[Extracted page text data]
***
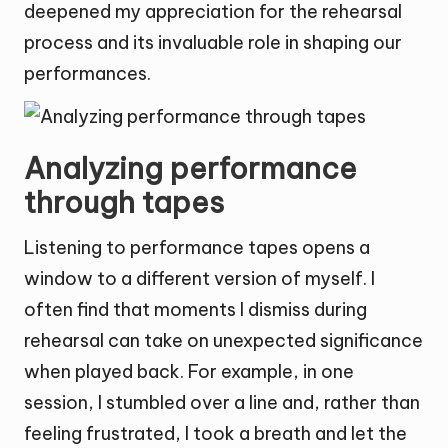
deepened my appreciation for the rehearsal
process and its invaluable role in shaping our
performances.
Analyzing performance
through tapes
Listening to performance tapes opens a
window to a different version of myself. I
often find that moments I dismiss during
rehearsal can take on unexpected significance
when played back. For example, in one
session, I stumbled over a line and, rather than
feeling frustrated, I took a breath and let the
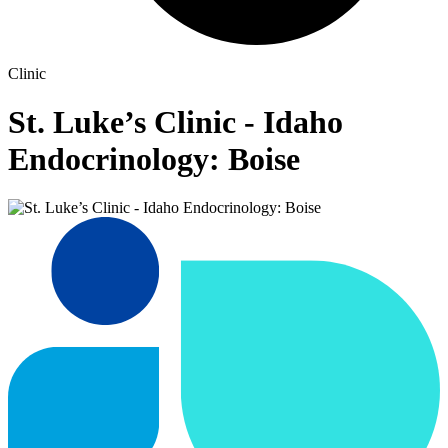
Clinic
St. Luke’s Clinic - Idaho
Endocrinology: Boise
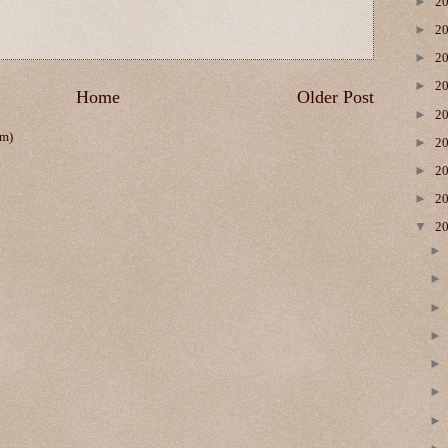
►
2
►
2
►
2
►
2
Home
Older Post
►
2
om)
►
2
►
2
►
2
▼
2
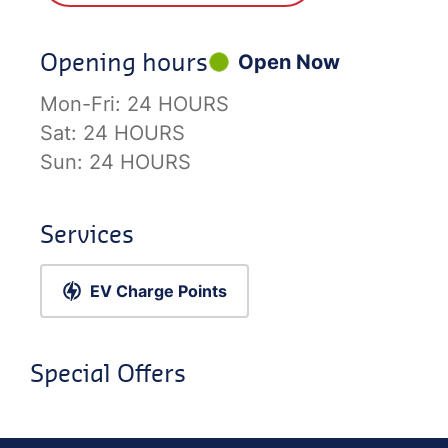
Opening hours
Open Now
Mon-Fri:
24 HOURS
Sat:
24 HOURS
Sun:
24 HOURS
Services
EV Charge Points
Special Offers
***
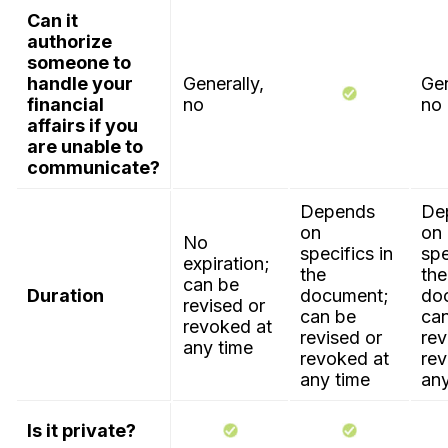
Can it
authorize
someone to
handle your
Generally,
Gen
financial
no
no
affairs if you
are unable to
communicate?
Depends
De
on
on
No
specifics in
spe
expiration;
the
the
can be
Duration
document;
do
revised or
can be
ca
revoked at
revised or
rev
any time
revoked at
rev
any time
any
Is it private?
***
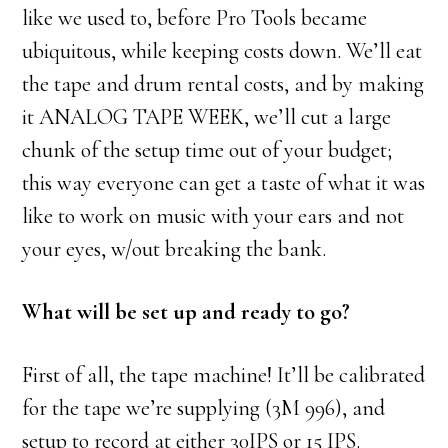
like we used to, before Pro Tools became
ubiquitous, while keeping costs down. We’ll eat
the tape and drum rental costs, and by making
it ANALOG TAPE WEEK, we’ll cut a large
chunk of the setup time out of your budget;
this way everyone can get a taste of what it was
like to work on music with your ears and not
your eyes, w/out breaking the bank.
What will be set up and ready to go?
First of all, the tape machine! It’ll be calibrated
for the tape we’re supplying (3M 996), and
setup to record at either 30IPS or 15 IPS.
***
**Exercise aim**
Print the lines above, starting with the line containing "Opening hours" and continuing through the line containing "Special Offers", both included, reproducing each one exactly.

**Exercise result**
Opening hours
Open Now
Mon-Fri:
24 HOURS
Sat:
24 HOURS
Sun:
24 HOURS
Services
EV Charge Points
Special Offers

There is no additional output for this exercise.